It’s typical of politics that, during a primary, candidates bash each other for months—and then, once one of them has secured the nomination, their former opponents line up to talk about what a swell person the victor is. The relationship between Donald Trump and Ted Cruz, though, was always a little more complicated than that. And that complicated relationship is coming back to haunt Cruz in the form of a mobile billboard—featuring one of Trump’s harsher tweets about the state’s junior senator, planned for a site outside of the yet-to-be-announced sites of the president’s rally for Cruz on October 3.
The billboard was crowdfunded by Houston activist Antonio Arellano, in partnership with #resistance figure Claude Taylor and Parkland shooting survivor David Hogg. The trio posted the campaign on GoFundMe on September 1, and quickly raised more than the $6,000 needed to host the billboard. (After hitting $9,760, the campaign stopped accepting donations.)
On February 28, 2016—the day before the Texas GOP primary—Trump tweeted about Cruz, the only other candidate in the GOP primary field who appeared to have a chance of securing the nomination, “Why would the people of Texas support Ted Cruz when he has accomplished nothing for them? He is another all talk, no action pol!”
The harsh words from the future president were typical of their relationship. Trump called Cruz “Lyin’ Ted,” threatened to “spill the beans” about Cruz’s wife—no additional context was ever provided—and accused Cruz’s father of helping plot to assassinate John F. Kennedy. All of that goes well beyond the typical “What my distinguished opponent fails to consider…” rhetoric we come to expect from political disagreements between members of the same party during a primary, but such is life under Trump. For his own part, Cruz went back at Trump pretty hard: He called Trump a “sniveling coward” and, demonstrating his affinity for pop culture, channeled Aaron Sorkin-via-Michael Douglas by hitting Trump with a line from The American President.

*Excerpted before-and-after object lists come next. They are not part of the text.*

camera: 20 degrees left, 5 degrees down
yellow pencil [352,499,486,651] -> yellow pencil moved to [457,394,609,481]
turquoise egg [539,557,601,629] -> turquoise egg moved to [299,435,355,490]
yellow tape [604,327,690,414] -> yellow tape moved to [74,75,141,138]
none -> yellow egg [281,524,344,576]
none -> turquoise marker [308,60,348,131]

He stood his ground well past the point where there was a direct benefit for him in doing so, too—during the 2016 GOP convention, Cruz drew boos from the crowd during his speech by refusing to endorse the party’s nominee, urging instead that those watching vote their conscience.
Still, the relationship thawed over time. Cruz changed his opinion of Trump in the final months of the 2016 campaign, eventually allowing himself to be photographed phone-banking for the future president, and Trump softened his rhetoric around Cruz in return. Since Trump assumed office, Cruz has been a fairly reliable vote, siding with the president more than 90 percent of the time (although it’s worth noting that this only puts him in the bottom third of sitting GOP senators, in terms of their support for Trump’s agenda). On Tuesday, during the first day of hearings on Trump’s second Supreme Court nominee, Brett Kavanaugh, Cruz spent a substantial amount of time on the Senate floor talking about Trump’s 2016 opponent, Hillary Clinton—the sort of performance that tends to play well before the president.

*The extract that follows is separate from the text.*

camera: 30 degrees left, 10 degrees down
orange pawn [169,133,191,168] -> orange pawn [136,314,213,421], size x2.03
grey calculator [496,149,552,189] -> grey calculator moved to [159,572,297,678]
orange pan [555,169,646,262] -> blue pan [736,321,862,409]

After Trump announced that he’d be coming to “the biggest stadium in Texas we can find” in support of Cruz (which presumably means Kyle Field in College Station, the fourth-largest stadium in the nation by capacity, capable of holding almost 3,000 more people than Austin’s Darrell K. Royal Stadium or Arlington’s AT&T Stadium), Cruz tweeted his gratitude.

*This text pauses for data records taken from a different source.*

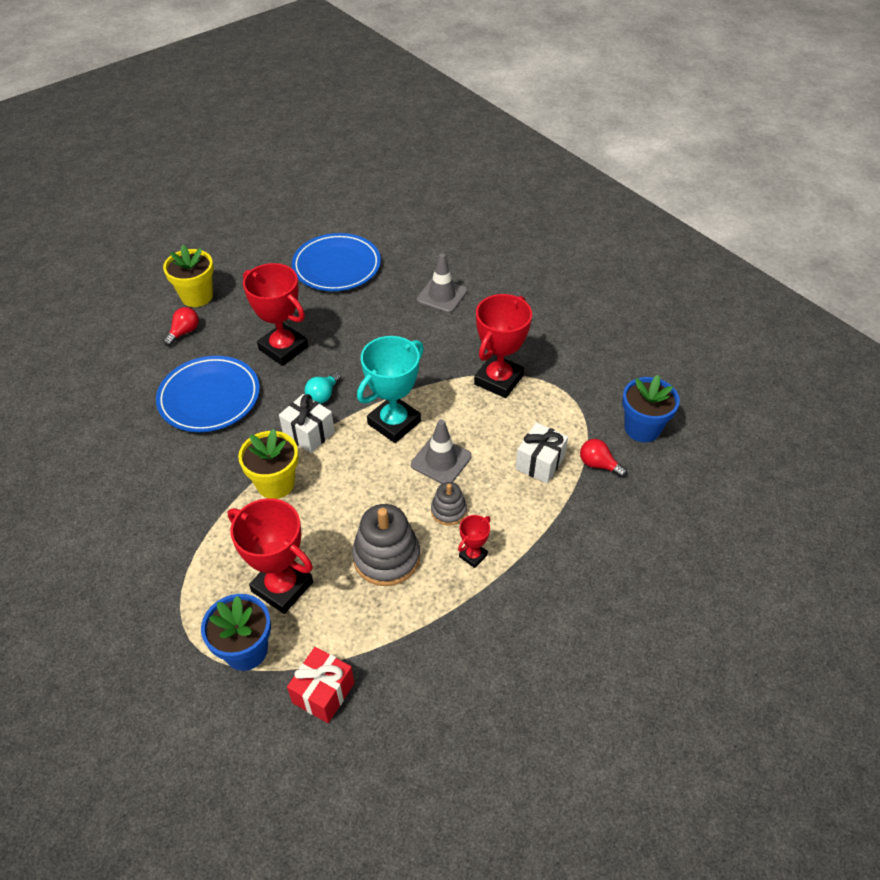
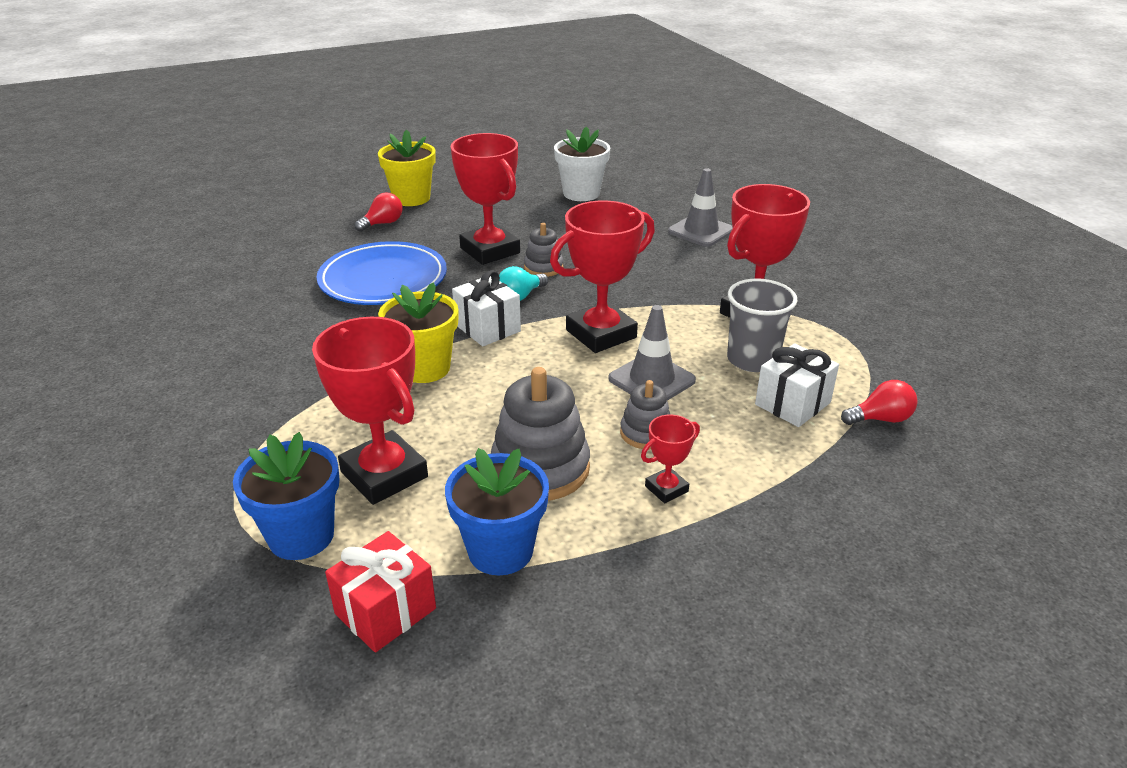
camera: 15 degrees right, 15 degrees down
blue plate [292,233,381,291] -> white flower pot [554,127,610,201]
turquoise trophy [357,336,424,443] -> red trophy [550,200,655,353]
red light bulb [580,439,627,477] -> red light bulb turned 120 degrees clockwise [841,380,918,425]
blue flower pot [622,375,680,443] -> blue flower pot moved to [445,448,549,575]
none -> grey stacking toy [524,223,563,277]
none -> grey cup [727,278,798,372]

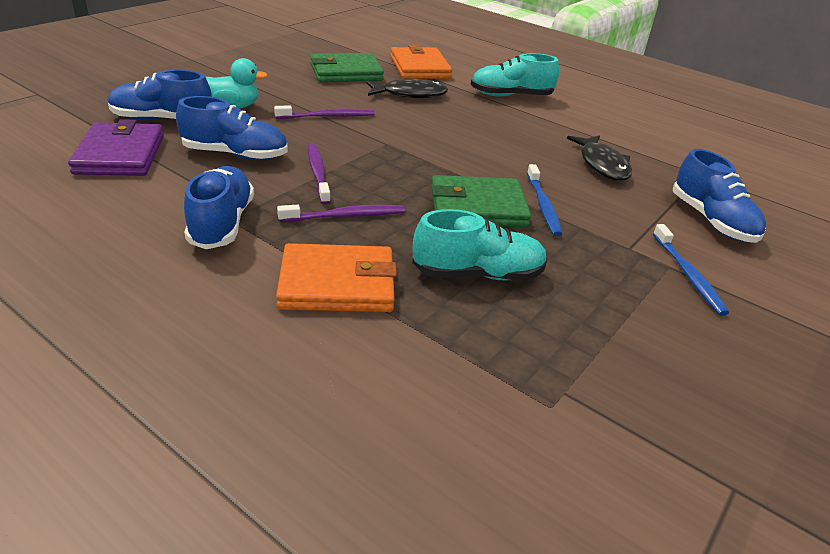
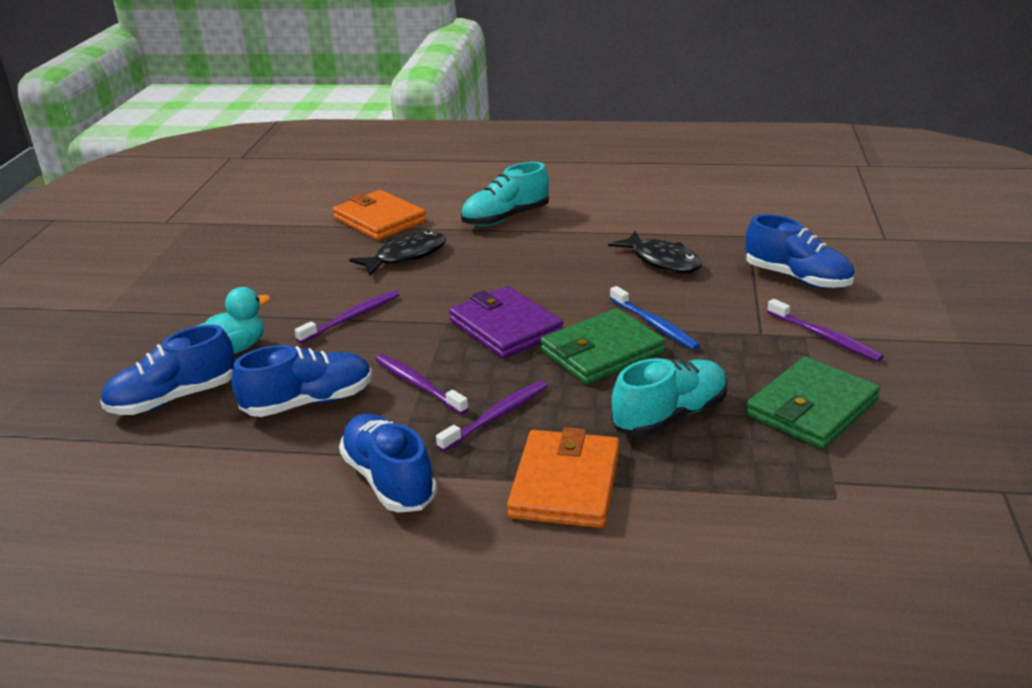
camera: 25 degrees left, 5 degrees down
purple wallet [68,119,164,176] -> purple wallet moved to [449,286,563,359]
orange wallet [276,243,397,312] -> orange wallet turned 45 degrees counterclockwise [507,427,620,528]
green wallet [310,53,384,82] -> green wallet moved to [746,357,880,449]
blue toothbrush [653,224,729,316] -> purple toothbrush [767,299,884,361]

How glad Texas will be to see Trump is something of a question. According to data clearinghouse FiveThirtyEight, Trump’s approval in the state went from +20 shortly after his inauguration to just +5 in June of this year. That said, there are still plenty of Texans who support the president, and it shouldn’t be hard for him to fill a stadium—or several, as plans announced on Tuesday afternoon indicate that Trump will be holding several events throughout the state on October 3. It’s unclear at the moment whether Trump’s schedule will lead to additional mobile billboards, or if Arellano, Taylor, and Hogg think their truck will be able to keep pace with the president’s travel schedule—but if they decide to raise more money, the speed with which they hit their last goal suggests they shouldn’t have much trouble getting more Trump tweets plastered across the state.